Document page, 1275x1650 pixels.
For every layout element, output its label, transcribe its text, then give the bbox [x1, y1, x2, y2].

───

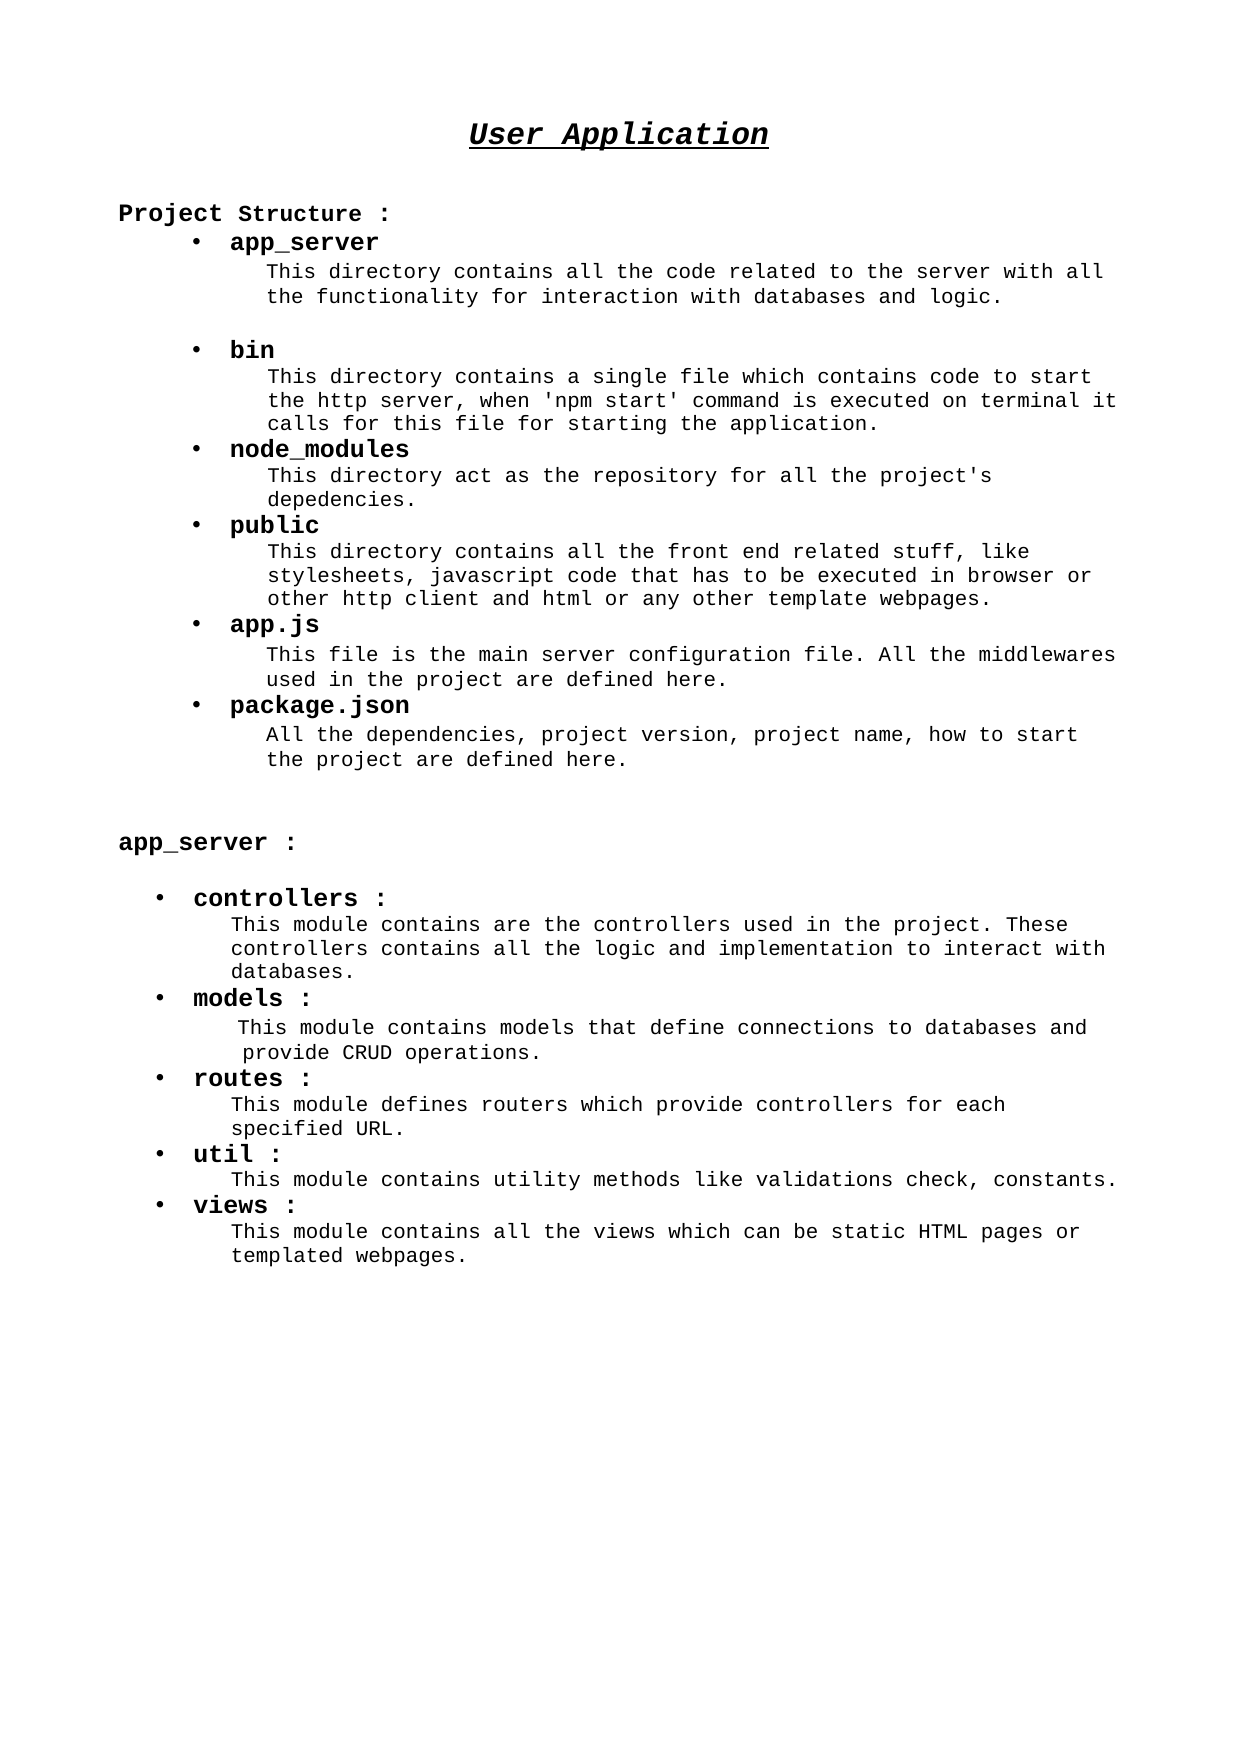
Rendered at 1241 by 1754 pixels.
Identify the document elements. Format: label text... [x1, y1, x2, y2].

───

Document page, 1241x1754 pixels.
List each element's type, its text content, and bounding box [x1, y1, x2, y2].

───

Repeat everything from the line containing "Document page, 1241x1754 pixels." down to the line containing "List each element's", with both lines included.

> **Result below**
Document page, 1241x1754 pixels.
List each element's type, its text content, and bounding box [x1, y1, x2, y2].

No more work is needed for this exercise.